*** Opening of PAGE EXTRACT ***

Updated on: 25 December,2011 10:42 AM IST  | 
Paromita Vohra | paromita.vohra@mid-day.com

The lists are attacking - top ten, worst ten, medium ten, now and ten.

Whoso hunt to list

The lists are attacking - top ten, worst ten, medium ten, now and ten. A parade of highlights in which reality is childlike and shiny, neat as straitjackets are, disguising the upheaval inside. No guessing or wondering or ruminating over the messy story that has been most people's year, as we just about make the finishing line exhausted, ambivalent and relieved, although with the nicest feathers and chiffon roses we can find to match our glitter eye shadow.


Illustration/ Satish Acharya

It's as if Time Present will not be allowed to leave until it has been made over into a Golden Past completely collapsible into point form.Life, the Montage. If it's not a list, it's a pronouncement. Glowing and backlit at the battlefield of current affairs, people counting the iconic dead. With an almost personal sense of accomplishment, they are declaring daily that "an era has passed."

I frequently bite back the remark that surely its normal for an era to pass every 100 years or so. But, ok, even a curmudgeon and gloom-pot like might concede that an era might kind of have passed with so many defining figures of the 20th century passing on in 2011.

Immediately one could name- Shammi Kapoor, Mansur Ali Khan Pataudi, Bhimsen Joshi, Christopher Hitchens, Dev Anand, Cesaria Evora, Sultan Khan, Amy Winehouse, Kim Jong il, Vaclav Havel, Mani Kaul, Steve Jobs, Heavy D, Gil Scot-Heron, Osama Bin-laden, Liz Taylor, MF Hussain, Partap Sharma, Koteswara Rao, Sri Lal Shukla, Jagjit Singh, Ram Dayal Munda, Gautam Rajadhyaksha, Harishchandra Birajdar, Jag Mundhra, Jehangir Sabavala, Badal Sarcar, Sathya Sai Baba, Goga Kapoor, Anant Pai, Binodini, Muammar Gaddafi. There were many more such.

Through our engagement with these figures, we feel less lost and neglected in the big script of history. But the rosy obits seldom narrate these lives with all their mess and charge. They become resumes of romance and adventure (unless its unmitigated villainy) with little room for the overshadowed children, the shadowy wives, the wounded friends, the betrayed colleagues and comrades.

*** Close of PAGE EXTRACT ***
*** Opening of DATA ***

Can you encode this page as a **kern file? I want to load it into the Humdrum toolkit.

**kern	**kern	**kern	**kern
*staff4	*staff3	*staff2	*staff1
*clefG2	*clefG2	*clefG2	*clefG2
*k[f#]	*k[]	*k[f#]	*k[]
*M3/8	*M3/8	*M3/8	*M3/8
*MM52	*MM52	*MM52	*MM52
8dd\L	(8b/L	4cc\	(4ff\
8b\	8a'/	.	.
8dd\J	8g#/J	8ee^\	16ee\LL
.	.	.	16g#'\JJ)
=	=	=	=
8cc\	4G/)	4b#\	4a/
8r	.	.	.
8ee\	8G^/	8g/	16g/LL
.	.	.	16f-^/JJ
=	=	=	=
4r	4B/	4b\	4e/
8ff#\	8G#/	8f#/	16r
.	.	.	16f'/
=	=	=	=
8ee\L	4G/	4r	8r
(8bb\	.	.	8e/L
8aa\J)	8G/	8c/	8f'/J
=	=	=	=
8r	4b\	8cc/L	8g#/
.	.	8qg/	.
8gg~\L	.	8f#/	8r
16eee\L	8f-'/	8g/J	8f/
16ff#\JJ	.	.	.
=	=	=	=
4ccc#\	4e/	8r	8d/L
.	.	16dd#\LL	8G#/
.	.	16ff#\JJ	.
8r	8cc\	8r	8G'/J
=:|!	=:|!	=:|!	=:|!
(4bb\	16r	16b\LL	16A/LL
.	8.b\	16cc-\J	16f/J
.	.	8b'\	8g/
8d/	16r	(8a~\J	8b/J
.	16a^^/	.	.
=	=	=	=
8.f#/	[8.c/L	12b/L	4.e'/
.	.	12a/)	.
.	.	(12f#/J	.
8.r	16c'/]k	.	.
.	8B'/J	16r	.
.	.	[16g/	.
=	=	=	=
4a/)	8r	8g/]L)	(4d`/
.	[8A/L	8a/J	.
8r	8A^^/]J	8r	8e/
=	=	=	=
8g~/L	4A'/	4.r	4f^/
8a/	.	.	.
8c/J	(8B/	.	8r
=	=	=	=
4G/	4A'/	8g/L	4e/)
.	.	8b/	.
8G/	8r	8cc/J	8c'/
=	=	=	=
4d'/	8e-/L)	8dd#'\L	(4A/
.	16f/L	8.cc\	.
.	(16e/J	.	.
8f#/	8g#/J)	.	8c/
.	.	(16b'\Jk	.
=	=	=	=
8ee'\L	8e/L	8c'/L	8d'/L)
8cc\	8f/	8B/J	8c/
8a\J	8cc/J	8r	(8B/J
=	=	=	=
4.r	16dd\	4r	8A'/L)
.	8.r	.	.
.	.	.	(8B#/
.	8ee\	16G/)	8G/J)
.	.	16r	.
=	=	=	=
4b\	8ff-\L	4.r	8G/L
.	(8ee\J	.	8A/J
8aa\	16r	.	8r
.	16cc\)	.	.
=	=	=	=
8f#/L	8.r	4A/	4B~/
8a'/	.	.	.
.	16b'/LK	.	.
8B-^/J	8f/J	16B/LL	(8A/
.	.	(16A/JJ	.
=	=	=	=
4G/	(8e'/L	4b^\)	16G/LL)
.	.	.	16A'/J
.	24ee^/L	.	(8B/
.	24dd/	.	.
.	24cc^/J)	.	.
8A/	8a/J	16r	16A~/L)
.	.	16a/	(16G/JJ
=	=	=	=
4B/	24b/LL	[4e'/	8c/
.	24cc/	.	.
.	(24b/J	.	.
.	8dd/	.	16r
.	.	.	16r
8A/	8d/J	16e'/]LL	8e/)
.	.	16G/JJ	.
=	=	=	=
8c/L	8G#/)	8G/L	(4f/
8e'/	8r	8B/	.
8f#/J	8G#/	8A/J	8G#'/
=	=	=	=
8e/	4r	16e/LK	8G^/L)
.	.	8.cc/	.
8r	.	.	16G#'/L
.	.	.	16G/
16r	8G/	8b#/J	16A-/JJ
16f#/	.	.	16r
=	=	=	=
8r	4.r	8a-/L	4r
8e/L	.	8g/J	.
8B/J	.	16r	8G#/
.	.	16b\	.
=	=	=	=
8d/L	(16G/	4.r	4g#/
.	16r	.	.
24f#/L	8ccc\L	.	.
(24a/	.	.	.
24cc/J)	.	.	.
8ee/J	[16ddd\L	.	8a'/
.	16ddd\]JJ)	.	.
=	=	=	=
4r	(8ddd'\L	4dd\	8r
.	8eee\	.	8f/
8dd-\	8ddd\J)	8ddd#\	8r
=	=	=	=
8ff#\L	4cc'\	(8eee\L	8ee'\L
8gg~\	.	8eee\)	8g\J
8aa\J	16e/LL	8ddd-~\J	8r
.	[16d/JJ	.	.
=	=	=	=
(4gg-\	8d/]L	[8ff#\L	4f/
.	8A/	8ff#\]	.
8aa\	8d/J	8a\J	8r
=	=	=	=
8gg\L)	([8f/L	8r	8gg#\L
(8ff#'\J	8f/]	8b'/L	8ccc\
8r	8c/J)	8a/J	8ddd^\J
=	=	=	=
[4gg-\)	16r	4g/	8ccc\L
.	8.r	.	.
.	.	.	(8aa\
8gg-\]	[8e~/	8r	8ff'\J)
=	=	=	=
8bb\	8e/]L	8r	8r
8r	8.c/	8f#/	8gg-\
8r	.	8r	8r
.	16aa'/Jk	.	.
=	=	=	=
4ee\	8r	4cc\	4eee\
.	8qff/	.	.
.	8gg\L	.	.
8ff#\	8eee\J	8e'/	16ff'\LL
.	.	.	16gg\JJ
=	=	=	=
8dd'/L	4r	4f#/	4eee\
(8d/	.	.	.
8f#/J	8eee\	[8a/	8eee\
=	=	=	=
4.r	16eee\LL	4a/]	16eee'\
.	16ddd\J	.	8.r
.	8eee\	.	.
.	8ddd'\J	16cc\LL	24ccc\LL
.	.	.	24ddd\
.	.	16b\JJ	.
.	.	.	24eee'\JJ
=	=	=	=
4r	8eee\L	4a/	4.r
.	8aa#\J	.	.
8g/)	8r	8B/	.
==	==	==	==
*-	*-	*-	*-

*** Close of DATA ***

TASK ITEM A
Could you print the passage of the column on year-end lists from "Updated on: 25" up to and including "glitter eye shadow."?
TASK ITEM B
In the column on year-end lists, who does the final paragraph say the obituaries leave little room for?
TASK ITEM C
Would you go on with the column on year-end lists from where it stops?

EXPECTED OUTPUT A
Updated on: 25 December,2011 10:42 AM IST  | 
Paromita Vohra | paromita.vohra@mid-day.com

The lists are attacking - top ten, worst ten, medium ten, now and ten.

Whoso hunt to list

The lists are attacking - top ten, worst ten, medium ten, now and ten. A parade of highlights in which reality is childlike and shiny, neat as straitjackets are, disguising the upheaval inside. No guessing or wondering or ruminating over the messy story that has been most people's year, as we just about make the finishing line exhausted, ambivalent and relieved, although with the nicest feathers and chiffon roses we can find to match our glitter eye shadow.

EXPECTED OUTPUT B
The overshadowed children, the shadowy wives, the wounded friends, and the betrayed colleagues and comrades.

EXPECTED OUTPUT C
With little room, too, for a story that could teach us something about life, and how a grand existence has some parts grace and some parts rationalised selfishness or unkindness. I suppose it's easier to buy something if its 'market-friendly.'

That must be why the list of the year's dead doesn't include, for instance the number of custodial deaths, which crossed 14, 231 in 2011, counting from 2000 (when too apparently an era passed). If it's a list you want, UP tops this one, with Bihar and Maharashtra following.

45,000 children died of malnutrition. Farmer suicides, crossed the quarter million mark, starting in 1995. And 6,800 women's lives ended in dowry death, at least officially.

As of 2011, 13 Dalits are murdered every week. And when Manish Kumar, third year BTech, IIT Roorkee, killed himself on February 13, 2011, he became the 18th documented Dalit student to choose suicide as a response to caste persecution in an elite professional institution.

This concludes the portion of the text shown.